Supplied records section start
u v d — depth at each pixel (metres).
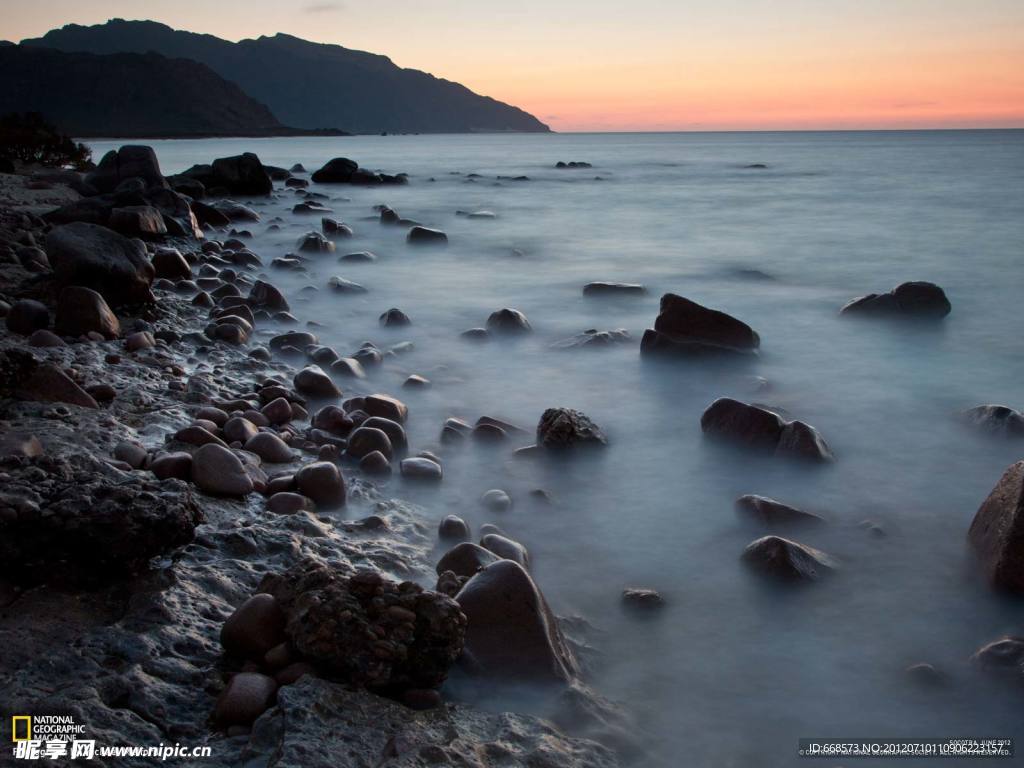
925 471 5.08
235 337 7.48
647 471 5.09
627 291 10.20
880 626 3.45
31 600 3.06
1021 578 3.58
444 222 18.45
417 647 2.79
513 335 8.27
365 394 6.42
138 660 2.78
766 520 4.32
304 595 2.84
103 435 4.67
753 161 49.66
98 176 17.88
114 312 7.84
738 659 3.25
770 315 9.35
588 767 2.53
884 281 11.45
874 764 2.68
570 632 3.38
Supplied records section end
Supplied records section start
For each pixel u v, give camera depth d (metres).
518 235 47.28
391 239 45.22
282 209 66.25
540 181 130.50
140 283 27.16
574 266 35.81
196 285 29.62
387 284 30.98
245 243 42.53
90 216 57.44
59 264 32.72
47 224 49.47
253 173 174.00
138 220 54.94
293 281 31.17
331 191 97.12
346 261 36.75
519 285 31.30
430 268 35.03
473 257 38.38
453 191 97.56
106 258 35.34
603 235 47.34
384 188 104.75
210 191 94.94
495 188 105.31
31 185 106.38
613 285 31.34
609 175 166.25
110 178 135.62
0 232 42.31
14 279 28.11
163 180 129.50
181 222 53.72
Supplied records section end
Your objective
Every line from the one with "u v d — depth at each pixel (metres)." through the one with "570 632 3.38" is to be reproduced exactly as written above, and the pictures are to be dropped.

Written response
u v d — depth at each pixel (metres).
925 471 5.08
235 337 7.48
647 471 5.09
627 291 10.20
880 626 3.45
31 600 3.06
1021 578 3.58
444 222 18.45
417 647 2.79
513 335 8.27
365 394 6.42
138 660 2.78
766 520 4.32
304 595 2.84
103 435 4.67
753 161 49.66
98 176 17.88
114 312 7.84
738 659 3.25
770 315 9.35
588 767 2.53
884 281 11.45
874 764 2.68
570 632 3.38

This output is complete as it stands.